# Text segment

Obesity accelerates epigenetic aging of human liver.

Author information

1
Departments of Human Genetics, David Geffen School of Medicine, and Biostatistics, School of Public Health, University of California Los Angeles, CA 90095; shorvath@mednet.ucla.edu.
2
Department of Internal Medicine I.
3
Medical Department 1, University Hospital Dresden, Technical University Dresden, 01307 Dresden, Germany;
4
Institute of Human Genetics, Christian-Albrechts-University Kiel, and.
5
Department of Visceral and Thoracic Surgery.
6
Department of Twin Research and Genetic Epidemiology, Kings College London, London SE1 7EH, United Kingdom;
7
William Harvey Research Institute, Barts and The London School of Medicine and Dentistry, Queen Mary University of London, EC1M 6BQ, United Kingdom; Wellcome Trust Sanger Institute, Hinxton CB10 1SA, United Kingdom; Princess Al-Jawhara Al-Brahim Centre of Excellence in Research of Hereditary Disorders, King Abdulaziz University, Jeddah 21589, Saudi Arabia; and.
8
Institute of Pathology, University Hospital Tübingen, 72074 Tübingen, Germany.

# Goal of the exercise
In the author information of the text on obesity and liver aging, which department is listed at Kings College London?

# Given entries
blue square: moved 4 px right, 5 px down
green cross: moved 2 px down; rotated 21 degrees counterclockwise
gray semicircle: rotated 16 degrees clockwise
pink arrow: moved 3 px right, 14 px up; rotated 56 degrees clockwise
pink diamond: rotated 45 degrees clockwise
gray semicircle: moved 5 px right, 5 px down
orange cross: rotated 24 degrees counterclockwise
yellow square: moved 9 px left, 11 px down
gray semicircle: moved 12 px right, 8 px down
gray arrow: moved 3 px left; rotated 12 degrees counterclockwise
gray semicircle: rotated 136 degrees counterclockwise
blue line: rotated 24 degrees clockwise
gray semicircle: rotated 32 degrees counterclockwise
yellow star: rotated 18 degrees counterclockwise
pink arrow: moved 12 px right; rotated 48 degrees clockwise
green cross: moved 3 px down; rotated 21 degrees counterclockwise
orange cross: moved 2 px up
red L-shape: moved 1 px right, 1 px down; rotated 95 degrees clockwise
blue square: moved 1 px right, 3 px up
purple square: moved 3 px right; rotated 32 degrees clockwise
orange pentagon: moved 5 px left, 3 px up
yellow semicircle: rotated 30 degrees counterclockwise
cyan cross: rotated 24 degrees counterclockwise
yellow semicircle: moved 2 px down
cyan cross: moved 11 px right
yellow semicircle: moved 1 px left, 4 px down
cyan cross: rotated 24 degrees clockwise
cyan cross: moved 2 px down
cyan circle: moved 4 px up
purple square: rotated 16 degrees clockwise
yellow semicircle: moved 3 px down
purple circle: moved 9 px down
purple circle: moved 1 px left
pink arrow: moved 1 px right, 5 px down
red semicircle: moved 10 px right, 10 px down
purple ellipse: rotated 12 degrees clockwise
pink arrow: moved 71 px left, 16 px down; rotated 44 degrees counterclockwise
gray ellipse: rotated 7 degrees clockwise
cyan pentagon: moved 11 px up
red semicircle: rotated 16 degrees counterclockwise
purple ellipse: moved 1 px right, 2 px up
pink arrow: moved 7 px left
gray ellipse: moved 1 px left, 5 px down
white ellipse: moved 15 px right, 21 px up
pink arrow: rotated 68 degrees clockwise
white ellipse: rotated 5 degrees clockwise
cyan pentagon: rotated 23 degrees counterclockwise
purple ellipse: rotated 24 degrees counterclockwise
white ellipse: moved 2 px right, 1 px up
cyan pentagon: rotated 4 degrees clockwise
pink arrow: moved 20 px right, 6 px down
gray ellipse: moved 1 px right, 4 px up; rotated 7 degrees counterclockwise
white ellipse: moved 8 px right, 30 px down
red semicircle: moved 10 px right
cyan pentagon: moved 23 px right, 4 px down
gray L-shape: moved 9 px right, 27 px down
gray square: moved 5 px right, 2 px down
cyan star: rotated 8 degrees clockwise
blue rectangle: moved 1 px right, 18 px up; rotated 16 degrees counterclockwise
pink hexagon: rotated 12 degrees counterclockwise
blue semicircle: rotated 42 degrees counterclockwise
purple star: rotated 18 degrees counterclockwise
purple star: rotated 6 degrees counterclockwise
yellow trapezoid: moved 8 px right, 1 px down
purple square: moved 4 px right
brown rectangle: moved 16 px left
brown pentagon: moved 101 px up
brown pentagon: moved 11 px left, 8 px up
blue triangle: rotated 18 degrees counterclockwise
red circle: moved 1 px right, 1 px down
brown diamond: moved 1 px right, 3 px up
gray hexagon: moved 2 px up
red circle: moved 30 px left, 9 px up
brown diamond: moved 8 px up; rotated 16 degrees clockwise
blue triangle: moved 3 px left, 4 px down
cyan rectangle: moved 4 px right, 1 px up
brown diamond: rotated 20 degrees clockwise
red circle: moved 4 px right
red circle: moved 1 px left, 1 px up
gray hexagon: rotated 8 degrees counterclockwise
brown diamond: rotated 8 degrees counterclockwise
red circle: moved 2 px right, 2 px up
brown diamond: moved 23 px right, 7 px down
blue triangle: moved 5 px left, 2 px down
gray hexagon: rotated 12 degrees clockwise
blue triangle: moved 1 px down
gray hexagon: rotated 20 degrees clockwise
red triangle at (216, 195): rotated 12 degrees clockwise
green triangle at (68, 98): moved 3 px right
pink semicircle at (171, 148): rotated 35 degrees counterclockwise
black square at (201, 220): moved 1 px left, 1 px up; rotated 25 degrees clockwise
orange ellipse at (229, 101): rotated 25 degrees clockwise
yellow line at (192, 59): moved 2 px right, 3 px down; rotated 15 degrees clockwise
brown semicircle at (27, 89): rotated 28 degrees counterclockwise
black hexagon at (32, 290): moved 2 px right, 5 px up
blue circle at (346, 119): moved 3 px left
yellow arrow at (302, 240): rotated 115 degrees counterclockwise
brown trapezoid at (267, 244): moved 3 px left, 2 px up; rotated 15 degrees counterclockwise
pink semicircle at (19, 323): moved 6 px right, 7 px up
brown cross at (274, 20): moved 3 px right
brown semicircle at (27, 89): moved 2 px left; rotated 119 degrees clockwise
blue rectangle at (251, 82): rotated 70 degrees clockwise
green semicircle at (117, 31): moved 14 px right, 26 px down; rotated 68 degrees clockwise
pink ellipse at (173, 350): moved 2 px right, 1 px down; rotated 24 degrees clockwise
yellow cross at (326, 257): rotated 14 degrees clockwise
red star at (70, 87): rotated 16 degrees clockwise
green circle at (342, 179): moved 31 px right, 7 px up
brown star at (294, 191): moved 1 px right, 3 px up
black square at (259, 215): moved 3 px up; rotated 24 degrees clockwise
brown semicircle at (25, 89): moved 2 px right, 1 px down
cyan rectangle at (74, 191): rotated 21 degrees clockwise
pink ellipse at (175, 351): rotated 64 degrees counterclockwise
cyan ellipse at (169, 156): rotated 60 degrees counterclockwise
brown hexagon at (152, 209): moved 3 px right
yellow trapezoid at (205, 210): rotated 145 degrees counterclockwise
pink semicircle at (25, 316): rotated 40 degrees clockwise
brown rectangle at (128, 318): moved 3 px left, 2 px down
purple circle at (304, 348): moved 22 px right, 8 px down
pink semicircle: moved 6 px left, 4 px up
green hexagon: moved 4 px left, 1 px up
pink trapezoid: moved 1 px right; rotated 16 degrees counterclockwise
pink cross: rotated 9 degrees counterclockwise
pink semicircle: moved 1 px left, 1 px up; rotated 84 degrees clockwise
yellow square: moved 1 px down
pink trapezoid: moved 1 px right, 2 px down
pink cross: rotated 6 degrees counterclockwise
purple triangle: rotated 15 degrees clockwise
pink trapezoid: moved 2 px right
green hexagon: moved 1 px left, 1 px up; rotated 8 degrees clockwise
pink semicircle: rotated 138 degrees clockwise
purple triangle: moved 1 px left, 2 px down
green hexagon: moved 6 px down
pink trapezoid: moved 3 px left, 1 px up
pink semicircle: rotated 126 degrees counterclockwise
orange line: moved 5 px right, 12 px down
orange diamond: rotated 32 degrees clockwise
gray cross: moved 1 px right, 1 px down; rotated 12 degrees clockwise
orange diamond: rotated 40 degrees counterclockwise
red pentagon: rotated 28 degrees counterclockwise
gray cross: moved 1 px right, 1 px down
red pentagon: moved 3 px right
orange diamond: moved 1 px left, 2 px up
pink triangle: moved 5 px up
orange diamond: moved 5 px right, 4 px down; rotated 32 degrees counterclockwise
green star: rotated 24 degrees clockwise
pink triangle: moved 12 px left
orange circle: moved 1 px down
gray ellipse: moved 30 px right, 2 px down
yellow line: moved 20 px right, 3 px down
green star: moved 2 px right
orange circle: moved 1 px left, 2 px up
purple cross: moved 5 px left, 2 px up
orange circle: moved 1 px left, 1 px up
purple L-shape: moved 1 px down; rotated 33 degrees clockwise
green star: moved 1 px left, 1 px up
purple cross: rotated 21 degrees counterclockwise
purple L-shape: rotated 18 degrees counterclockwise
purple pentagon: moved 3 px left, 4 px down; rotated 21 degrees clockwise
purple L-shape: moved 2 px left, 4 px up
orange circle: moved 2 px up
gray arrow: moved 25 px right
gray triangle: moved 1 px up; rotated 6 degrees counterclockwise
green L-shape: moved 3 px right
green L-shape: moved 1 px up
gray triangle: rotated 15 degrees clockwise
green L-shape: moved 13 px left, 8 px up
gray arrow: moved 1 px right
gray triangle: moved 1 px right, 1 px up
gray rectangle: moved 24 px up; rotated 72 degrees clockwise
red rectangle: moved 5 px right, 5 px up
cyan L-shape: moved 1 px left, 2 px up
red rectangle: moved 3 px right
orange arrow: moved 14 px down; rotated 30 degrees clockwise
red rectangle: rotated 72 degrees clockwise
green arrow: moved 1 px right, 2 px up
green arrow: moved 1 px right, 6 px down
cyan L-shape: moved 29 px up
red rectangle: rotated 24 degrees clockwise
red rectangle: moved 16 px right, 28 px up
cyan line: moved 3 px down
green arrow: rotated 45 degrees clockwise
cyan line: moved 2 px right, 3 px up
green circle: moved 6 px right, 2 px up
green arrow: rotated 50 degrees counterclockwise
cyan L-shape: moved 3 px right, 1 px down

# Your solution
The Department of Twin Research and Genetic Epidemiology.